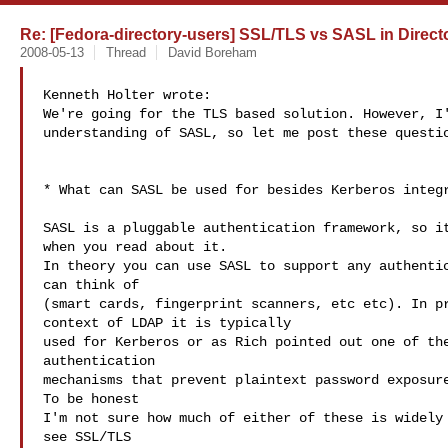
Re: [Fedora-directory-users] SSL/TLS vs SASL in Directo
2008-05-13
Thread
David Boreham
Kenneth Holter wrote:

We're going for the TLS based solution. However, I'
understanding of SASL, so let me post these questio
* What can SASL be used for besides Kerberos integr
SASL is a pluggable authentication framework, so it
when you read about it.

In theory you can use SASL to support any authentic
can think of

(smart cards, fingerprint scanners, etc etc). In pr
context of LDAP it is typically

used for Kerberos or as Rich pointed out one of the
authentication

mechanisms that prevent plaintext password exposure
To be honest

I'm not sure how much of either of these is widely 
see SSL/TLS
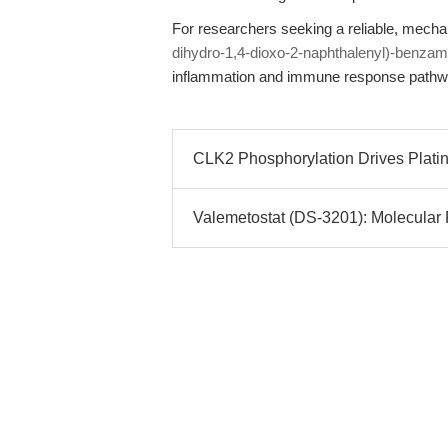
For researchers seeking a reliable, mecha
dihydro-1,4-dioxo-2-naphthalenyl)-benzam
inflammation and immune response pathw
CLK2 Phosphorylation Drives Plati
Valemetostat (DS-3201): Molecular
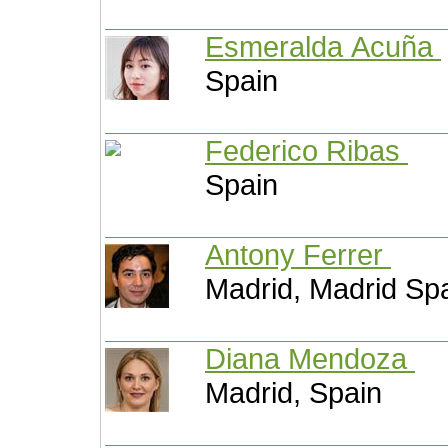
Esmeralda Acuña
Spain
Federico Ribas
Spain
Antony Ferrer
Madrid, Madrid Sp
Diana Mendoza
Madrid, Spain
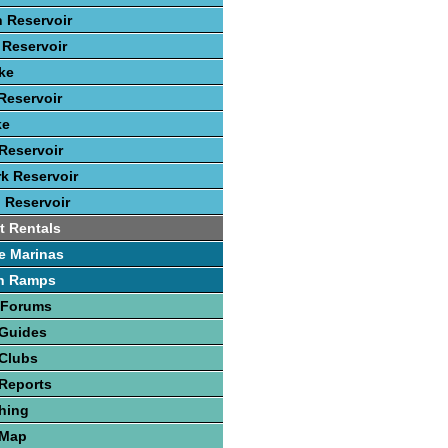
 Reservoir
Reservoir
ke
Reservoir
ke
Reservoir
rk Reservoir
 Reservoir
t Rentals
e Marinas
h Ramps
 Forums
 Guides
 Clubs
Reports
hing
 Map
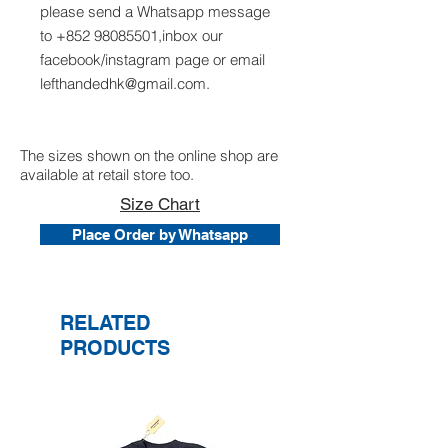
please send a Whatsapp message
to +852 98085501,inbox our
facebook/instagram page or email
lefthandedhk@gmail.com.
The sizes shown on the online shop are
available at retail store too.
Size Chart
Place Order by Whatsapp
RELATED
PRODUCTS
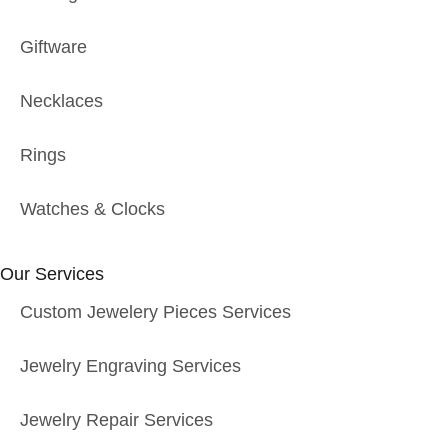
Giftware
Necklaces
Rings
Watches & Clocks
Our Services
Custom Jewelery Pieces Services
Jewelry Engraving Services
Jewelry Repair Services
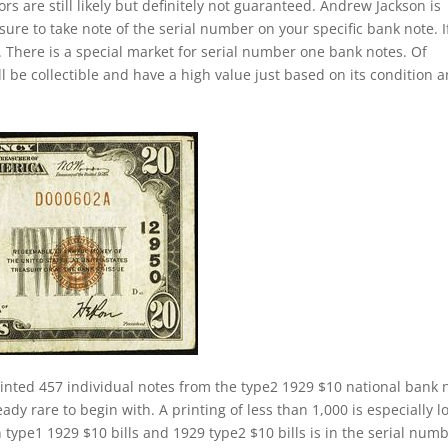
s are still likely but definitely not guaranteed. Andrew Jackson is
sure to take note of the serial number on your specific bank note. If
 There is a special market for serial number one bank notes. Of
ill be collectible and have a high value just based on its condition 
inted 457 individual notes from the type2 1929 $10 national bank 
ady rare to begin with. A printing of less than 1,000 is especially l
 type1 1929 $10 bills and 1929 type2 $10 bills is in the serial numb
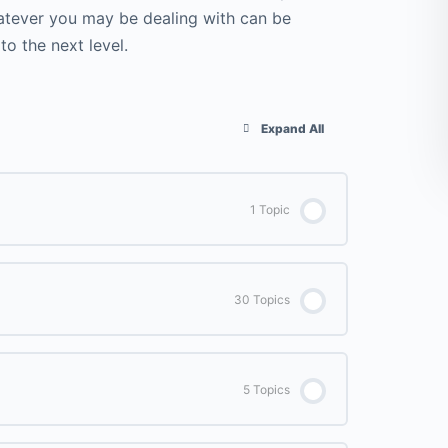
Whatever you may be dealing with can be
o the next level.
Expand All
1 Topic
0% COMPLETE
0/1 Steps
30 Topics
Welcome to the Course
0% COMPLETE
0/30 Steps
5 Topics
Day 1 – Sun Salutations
-*-
Your assignment - Every entry, exactly as written: transcribe it, passing over any pictures.

Result of the task -
Re: [Fedora-directory-users] SSL/TLS vs SASL in Directo
2008-05-13
Thread
David Boreham
Kenneth Holter wrote:

We're going for the TLS based solution. However, I'
understanding of SASL, so let me post these questio
* What can SASL be used for besides Kerberos integr
SASL is a pluggable authentication framework, so it
when you read about it.

In theory you can use SASL to support any authentic
can think of

(smart cards, fingerprint scanners, etc etc). In pr
context of LDAP it is typically

used for Kerberos or as Rich pointed out one of the
authentication

mechanisms that prevent plaintext password exposure
To be honest

I'm not sure how much of either of these is widely 
see SSL/TLS
For researchers seeking a reliable, mecha
dihydro-1,4-dioxo-2-naphthalenyl)-benzam
inflammation and immune response pathw
CLK2 Phosphorylation Drives Plati
Valemetostat (DS-3201): Molecular
Esmeralda Acuña
Spain
Federico Ribas
Spain
Antony Ferrer
Madrid, Madrid Sp
Diana Mendoza
Madrid, Spain
 Reservoir
Reservoir
ke
Reservoir
ke
Reservoir
rk Reservoir
 Reservoir
t Rentals
e Marinas
h Ramps
 Forums
 Guides
 Clubs
Reports
hing
 Map
please send a Whatsapp message
to +852 98085501,inbox our
facebook/instagram page or email
lefthandedhk@gmail.com.
The sizes shown on the online shop are
available at retail store too.
Size Chart
Place Order by Whatsapp
RELATED
PRODUCTS
Giftware
Necklaces
Rings
Watches & Clocks
Our Services
Custom Jewelery Pieces Services
Jewelry Engraving Services
Jewelry Repair Services
s are still likely but definitely not guaranteed. Andrew Jackson is
sure to take note of the serial number on your specific bank note. If
 There is a special market for serial number one bank notes. Of
ill be collectible and have a high value just based on its condition 
inted 457 individual notes from the type2 1929 $10 national bank 
ady rare to begin with. A printing of less than 1,000 is especially l
 type1 1929 $10 bills and 1929 type2 $10 bills is in the serial numb
Whatever you may be dealing with can be
o the next level.
Expand All
1 Topic
0% COMPLETE
0/1 Steps
30 Topics
Welcome to the Course
0% COMPLETE
0/30 Steps
5 Topics
Day 1 – Sun Salutations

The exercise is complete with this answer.